(no title)
guylhem | 11 years ago
As you clearly say, your job is to serve your clients, the manufacturers who do not want their BIOSes to be replaced with something else like coreboot.
You say "Intel has to consider the needs of the system manufacturer along with the end user", but the balance is obviously slanted in one direction. The reason is simple: we end users are not your customers.
As pointed out before, the trickiest issues are with Intel ME and AMT, who can not be removed except on the X200. Otherwise, the luckiest machines will reboot every 30 minutes only. The others won't boot.
You say "Making firmware more open and more secure is an interesting balancing act, and I hope we work towards getting it right". I'm sorry but you don't. Having a backdoor that the physical owner of the machine can not remove is neither secure nor open. If there was a jumper than could be used by the knowledgeable end user to override all his, yes. There is no such things, only barriers.

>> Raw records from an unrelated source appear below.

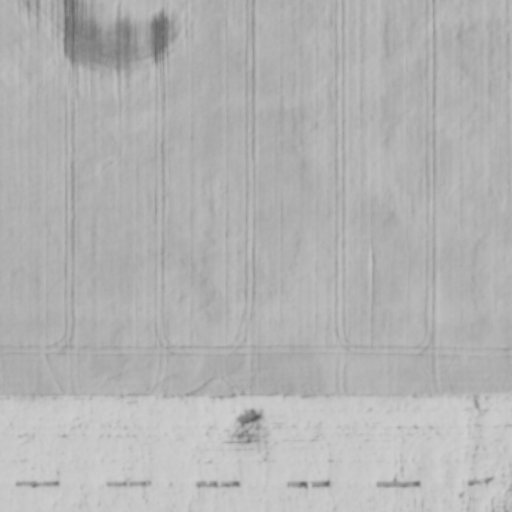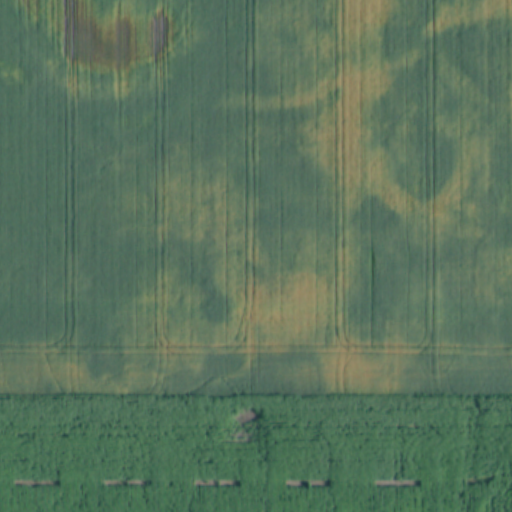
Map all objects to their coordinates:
road: (255, 406)
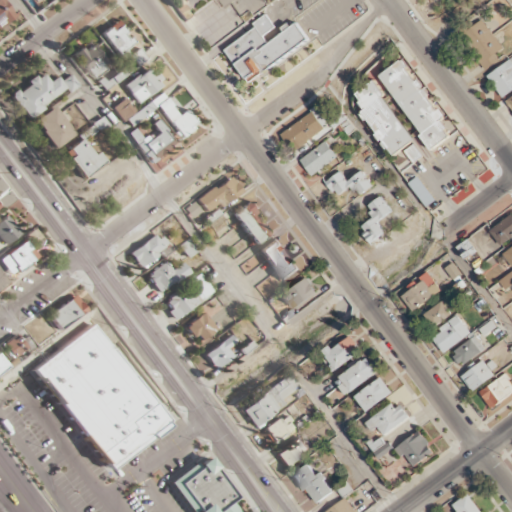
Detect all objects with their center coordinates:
building: (185, 1)
building: (6, 12)
park: (447, 12)
building: (5, 14)
road: (45, 34)
building: (115, 40)
building: (116, 40)
building: (483, 44)
building: (263, 48)
building: (264, 49)
building: (135, 57)
building: (88, 62)
road: (320, 76)
building: (502, 78)
building: (106, 81)
road: (450, 81)
building: (140, 85)
building: (140, 85)
building: (39, 93)
building: (38, 94)
building: (509, 102)
building: (415, 103)
building: (416, 105)
building: (152, 114)
building: (153, 115)
building: (383, 119)
building: (384, 120)
building: (53, 127)
building: (52, 128)
building: (304, 130)
building: (304, 130)
road: (242, 136)
building: (148, 142)
building: (149, 143)
building: (413, 154)
building: (80, 158)
building: (81, 158)
building: (319, 158)
building: (318, 159)
road: (140, 167)
building: (348, 184)
building: (217, 195)
building: (217, 196)
road: (479, 206)
building: (375, 220)
building: (250, 224)
building: (251, 224)
road: (120, 226)
building: (6, 231)
building: (502, 231)
building: (466, 249)
building: (148, 250)
building: (508, 256)
building: (15, 258)
building: (278, 261)
building: (278, 261)
building: (164, 276)
road: (411, 277)
building: (506, 281)
road: (475, 283)
building: (421, 293)
building: (298, 295)
building: (299, 295)
building: (187, 297)
road: (118, 305)
road: (2, 313)
building: (65, 313)
building: (66, 313)
building: (439, 314)
road: (146, 315)
railway: (137, 327)
building: (199, 328)
building: (452, 334)
building: (468, 352)
building: (219, 353)
building: (339, 354)
building: (2, 365)
building: (481, 374)
building: (355, 377)
road: (428, 382)
building: (497, 391)
building: (373, 395)
road: (151, 396)
building: (100, 397)
building: (100, 398)
building: (268, 402)
building: (268, 402)
building: (388, 419)
building: (277, 428)
road: (343, 439)
road: (27, 446)
building: (416, 450)
building: (384, 451)
road: (65, 452)
building: (291, 452)
road: (153, 459)
road: (457, 470)
building: (313, 485)
road: (262, 486)
road: (251, 487)
building: (202, 489)
building: (202, 489)
road: (15, 491)
road: (151, 492)
building: (464, 505)
building: (341, 507)
building: (342, 507)
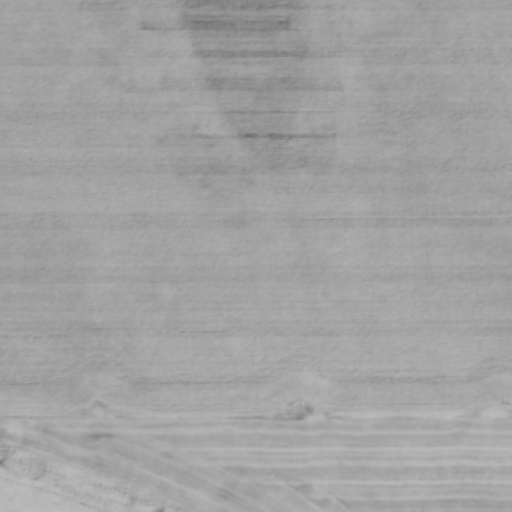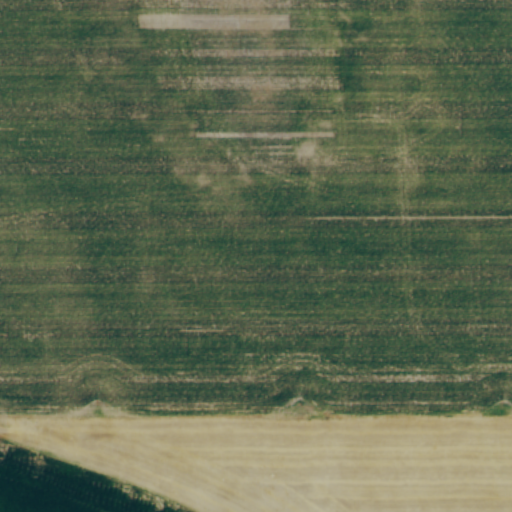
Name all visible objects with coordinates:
crop: (256, 256)
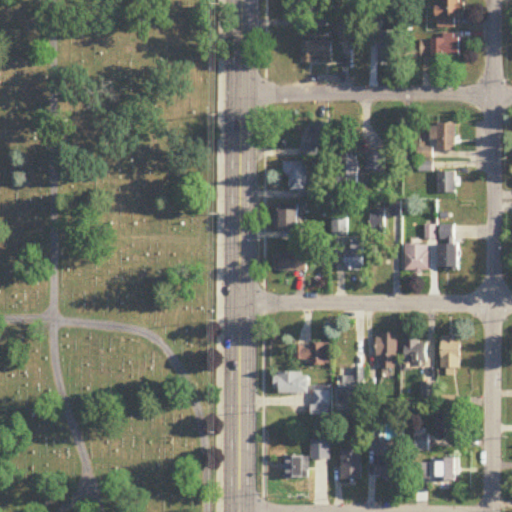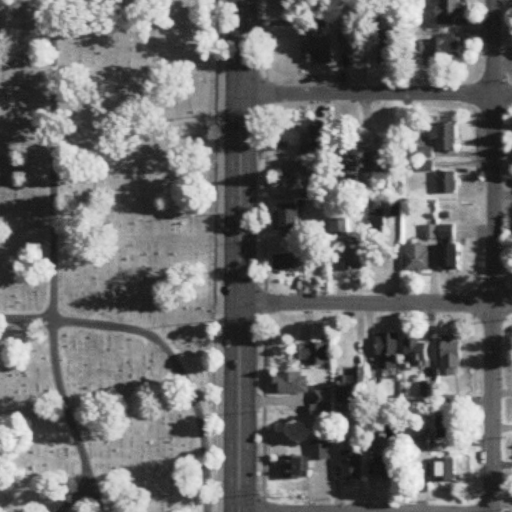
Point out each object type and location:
building: (294, 9)
building: (448, 13)
building: (441, 48)
building: (317, 53)
road: (376, 93)
building: (445, 138)
building: (319, 141)
building: (376, 164)
building: (349, 172)
building: (298, 175)
building: (447, 183)
building: (288, 220)
building: (341, 228)
building: (449, 248)
building: (357, 254)
park: (107, 255)
road: (238, 255)
road: (263, 255)
road: (218, 256)
road: (495, 256)
road: (20, 257)
building: (418, 258)
building: (292, 263)
road: (375, 303)
building: (388, 352)
building: (416, 352)
building: (312, 355)
building: (450, 357)
road: (128, 371)
building: (293, 384)
building: (353, 389)
building: (323, 401)
building: (447, 428)
building: (422, 443)
building: (321, 451)
building: (352, 466)
building: (297, 469)
building: (387, 469)
building: (446, 470)
building: (422, 472)
road: (41, 504)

This is a nice PR attempt to deflect the heat towards Lenovo (for the thinkpads), but sorry, that's vacuous.
There is a moral responsibility in a given design.
At the moment, this is at best the moral equivalent of making weapons without a safety and saying it's not your fault if they can harm the end user, and that the end user should direct the complains to whoever is selling these defective guns. Sorry, but I disagree.